Some limitations of the current study have to be mentioned. First, the size of the enrolled population was small. However, the sample size analysis confirmed that our population was sufficient to evaluate combined LV and LA function in patients with varying degrees of DD. Future studies are needed to evaluate this approach in a clinical setting. Second, we excluded patients with systolic dysfunction and those with atrial fibrillation. Different results could have been found evaluating these two populations. Third, we classified the grade of DD using echocardiography and evaluated CMR findings with this classification. Maybe a direct comparison with LV and LA catheterism could provide additional information about the effectiveness of CMR in the evaluation of DD. Finally, we excluded three patients from image analysis because of sub-optimal image quality. This may appear as a limitation of this novel method for evaluation of diastolic function.
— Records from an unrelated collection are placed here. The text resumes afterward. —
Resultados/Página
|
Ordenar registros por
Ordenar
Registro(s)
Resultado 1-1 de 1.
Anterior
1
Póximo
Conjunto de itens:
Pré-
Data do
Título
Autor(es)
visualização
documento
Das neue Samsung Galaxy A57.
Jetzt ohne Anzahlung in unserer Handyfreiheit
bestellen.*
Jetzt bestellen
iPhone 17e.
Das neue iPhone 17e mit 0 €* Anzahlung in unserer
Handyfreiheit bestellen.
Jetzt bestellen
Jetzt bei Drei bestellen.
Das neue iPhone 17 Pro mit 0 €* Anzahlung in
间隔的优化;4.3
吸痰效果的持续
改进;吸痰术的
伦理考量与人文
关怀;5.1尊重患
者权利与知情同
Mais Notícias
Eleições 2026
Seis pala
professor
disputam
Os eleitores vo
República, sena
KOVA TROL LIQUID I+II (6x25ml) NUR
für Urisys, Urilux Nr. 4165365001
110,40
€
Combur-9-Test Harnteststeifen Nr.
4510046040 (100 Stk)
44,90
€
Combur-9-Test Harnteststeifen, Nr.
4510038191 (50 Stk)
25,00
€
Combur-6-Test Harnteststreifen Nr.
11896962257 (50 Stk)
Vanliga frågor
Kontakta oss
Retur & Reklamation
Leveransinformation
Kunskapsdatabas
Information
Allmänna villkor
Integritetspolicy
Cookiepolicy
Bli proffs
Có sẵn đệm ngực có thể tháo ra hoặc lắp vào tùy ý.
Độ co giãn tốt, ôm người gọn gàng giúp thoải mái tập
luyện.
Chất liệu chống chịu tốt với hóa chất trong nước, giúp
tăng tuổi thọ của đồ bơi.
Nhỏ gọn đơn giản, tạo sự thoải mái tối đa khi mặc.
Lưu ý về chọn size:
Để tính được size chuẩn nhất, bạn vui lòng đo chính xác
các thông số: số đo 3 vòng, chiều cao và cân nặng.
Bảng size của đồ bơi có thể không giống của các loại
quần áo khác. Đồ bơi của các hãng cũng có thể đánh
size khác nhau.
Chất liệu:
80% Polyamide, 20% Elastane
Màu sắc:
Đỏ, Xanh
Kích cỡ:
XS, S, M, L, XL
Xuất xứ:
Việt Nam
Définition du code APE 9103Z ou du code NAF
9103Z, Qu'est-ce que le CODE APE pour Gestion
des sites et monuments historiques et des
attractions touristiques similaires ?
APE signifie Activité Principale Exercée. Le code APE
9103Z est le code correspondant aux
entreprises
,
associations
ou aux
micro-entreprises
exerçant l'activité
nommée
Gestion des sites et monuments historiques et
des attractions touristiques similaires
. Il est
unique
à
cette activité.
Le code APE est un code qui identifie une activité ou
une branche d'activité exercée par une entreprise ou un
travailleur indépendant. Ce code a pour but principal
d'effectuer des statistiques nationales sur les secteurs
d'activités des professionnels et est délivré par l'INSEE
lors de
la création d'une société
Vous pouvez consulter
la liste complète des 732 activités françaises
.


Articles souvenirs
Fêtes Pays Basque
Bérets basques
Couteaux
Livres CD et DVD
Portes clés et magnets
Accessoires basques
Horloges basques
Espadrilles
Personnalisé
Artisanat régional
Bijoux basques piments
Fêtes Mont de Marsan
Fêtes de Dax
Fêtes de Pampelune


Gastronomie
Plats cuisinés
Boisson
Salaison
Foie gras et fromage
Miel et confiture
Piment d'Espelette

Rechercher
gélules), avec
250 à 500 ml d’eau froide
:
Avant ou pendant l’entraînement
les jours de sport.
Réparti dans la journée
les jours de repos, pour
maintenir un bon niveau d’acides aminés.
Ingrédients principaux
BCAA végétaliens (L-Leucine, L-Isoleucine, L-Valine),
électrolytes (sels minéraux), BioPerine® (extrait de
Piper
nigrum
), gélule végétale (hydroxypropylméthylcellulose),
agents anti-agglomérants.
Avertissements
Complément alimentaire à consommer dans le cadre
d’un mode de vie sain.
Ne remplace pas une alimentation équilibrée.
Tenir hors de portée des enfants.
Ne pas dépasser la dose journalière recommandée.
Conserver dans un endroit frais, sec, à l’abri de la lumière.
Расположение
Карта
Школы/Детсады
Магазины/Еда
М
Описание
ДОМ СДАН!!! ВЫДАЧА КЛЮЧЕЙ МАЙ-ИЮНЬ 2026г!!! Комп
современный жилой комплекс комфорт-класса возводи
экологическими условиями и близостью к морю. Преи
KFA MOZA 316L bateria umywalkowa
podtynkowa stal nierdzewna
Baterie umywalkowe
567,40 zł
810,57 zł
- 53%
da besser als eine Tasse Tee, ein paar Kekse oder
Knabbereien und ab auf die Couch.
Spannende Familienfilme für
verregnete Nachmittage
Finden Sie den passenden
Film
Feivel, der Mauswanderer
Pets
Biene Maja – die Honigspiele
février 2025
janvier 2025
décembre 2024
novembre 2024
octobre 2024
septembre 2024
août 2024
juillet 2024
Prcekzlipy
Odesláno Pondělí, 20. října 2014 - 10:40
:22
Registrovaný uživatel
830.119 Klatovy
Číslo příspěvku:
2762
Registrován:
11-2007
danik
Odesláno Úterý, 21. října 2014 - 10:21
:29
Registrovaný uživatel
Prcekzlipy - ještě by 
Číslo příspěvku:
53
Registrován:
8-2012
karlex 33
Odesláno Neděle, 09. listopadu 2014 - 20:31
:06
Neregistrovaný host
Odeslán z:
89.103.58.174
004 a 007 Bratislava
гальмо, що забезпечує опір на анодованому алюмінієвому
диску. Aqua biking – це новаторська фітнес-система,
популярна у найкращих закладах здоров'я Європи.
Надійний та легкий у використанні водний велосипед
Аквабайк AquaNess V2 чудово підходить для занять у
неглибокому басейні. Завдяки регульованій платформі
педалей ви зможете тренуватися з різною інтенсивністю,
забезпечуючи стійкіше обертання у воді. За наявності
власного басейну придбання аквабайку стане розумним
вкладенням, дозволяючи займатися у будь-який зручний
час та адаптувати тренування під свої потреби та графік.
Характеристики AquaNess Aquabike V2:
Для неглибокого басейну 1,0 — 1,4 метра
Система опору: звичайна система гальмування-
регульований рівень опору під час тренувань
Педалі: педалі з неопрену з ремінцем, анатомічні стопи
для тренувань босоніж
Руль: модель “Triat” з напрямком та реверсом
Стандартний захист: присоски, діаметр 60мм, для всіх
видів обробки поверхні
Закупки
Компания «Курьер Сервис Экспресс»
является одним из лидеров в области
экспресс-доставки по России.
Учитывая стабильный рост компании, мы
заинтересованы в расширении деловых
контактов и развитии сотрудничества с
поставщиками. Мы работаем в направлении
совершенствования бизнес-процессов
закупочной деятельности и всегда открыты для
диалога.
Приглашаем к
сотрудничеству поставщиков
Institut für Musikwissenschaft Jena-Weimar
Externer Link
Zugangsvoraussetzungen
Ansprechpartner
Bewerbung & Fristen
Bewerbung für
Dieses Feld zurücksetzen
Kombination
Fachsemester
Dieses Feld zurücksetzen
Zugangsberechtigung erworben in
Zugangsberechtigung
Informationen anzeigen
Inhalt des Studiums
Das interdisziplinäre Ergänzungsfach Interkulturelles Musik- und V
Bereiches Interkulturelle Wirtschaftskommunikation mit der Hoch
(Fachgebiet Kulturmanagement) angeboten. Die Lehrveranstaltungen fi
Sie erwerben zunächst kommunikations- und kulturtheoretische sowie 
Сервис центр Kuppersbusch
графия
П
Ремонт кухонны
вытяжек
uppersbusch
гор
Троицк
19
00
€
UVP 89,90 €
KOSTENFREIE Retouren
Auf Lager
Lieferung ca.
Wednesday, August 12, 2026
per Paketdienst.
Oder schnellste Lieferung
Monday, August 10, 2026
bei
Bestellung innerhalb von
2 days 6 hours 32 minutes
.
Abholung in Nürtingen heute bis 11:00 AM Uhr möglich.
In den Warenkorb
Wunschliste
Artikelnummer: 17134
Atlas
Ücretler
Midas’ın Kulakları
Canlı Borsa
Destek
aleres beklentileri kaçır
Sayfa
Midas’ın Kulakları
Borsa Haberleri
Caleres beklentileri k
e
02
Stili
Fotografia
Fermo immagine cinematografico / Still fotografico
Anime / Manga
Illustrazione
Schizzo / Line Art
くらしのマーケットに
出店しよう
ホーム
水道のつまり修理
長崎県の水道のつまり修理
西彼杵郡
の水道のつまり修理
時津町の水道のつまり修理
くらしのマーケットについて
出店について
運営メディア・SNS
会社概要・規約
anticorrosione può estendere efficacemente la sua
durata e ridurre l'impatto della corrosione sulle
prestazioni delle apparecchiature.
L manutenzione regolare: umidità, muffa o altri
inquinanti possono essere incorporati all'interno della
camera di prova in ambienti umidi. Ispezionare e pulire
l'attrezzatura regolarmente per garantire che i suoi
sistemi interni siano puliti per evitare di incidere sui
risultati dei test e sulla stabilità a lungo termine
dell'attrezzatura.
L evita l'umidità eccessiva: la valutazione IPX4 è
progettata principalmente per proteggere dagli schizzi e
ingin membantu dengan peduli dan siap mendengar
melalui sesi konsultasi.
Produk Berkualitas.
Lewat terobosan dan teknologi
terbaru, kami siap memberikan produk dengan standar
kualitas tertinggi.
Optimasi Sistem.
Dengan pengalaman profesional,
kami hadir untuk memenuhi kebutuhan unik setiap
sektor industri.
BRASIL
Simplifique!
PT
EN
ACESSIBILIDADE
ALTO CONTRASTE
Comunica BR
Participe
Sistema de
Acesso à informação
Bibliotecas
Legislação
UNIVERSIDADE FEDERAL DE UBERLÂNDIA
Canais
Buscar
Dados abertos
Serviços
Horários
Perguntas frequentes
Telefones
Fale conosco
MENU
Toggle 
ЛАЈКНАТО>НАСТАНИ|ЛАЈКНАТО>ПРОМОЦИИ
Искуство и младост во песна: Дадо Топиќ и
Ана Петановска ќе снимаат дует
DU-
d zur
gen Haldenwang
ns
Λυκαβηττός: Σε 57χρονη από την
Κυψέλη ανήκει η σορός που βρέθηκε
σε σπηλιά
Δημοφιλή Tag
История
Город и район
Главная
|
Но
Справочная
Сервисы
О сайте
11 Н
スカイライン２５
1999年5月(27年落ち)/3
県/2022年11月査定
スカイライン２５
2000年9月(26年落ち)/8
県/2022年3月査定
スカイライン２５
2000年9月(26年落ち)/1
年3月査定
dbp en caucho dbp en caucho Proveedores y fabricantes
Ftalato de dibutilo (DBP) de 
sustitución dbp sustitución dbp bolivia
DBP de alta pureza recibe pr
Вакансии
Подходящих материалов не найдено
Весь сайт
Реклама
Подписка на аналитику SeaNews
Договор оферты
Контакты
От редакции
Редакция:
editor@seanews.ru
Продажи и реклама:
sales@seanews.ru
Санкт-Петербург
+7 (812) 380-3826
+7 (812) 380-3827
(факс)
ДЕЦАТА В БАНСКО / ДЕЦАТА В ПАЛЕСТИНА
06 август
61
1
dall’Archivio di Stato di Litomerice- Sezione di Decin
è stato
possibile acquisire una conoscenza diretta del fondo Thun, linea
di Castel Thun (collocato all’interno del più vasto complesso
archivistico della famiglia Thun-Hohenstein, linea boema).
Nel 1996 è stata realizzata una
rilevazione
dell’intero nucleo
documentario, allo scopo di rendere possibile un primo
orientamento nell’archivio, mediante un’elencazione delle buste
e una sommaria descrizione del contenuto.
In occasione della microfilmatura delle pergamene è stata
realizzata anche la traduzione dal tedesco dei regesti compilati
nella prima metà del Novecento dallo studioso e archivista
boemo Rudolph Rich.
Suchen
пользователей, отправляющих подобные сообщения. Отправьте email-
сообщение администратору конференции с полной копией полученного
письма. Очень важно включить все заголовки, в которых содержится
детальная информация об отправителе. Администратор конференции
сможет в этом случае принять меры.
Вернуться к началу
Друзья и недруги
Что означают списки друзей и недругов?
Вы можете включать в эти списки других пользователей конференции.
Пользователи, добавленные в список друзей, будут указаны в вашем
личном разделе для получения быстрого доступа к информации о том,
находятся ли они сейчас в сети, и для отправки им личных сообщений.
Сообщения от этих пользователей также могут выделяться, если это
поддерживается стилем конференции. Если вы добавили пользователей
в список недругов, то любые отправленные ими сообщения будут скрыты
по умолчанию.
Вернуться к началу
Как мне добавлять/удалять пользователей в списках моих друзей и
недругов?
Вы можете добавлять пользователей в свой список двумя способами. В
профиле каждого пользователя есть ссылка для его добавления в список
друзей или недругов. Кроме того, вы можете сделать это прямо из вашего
However, the exclusion of patients with sub-optimal images was made ‘a priori’ because this was a methodological study and we preferred to remove any potential confounding factors, including images of low quality. Future clinical studies are needed to assess the effectiveness and feasibility of this novel CMR technique for the evaluation of diastolic function.

Conclusions

The combined evaluation of LA and LV V/t curves by CMR may allow evaluation of DD with results similar to those achieved by echocardiography. Future studies are needed to evaluate the role of CMR in the clinical setting.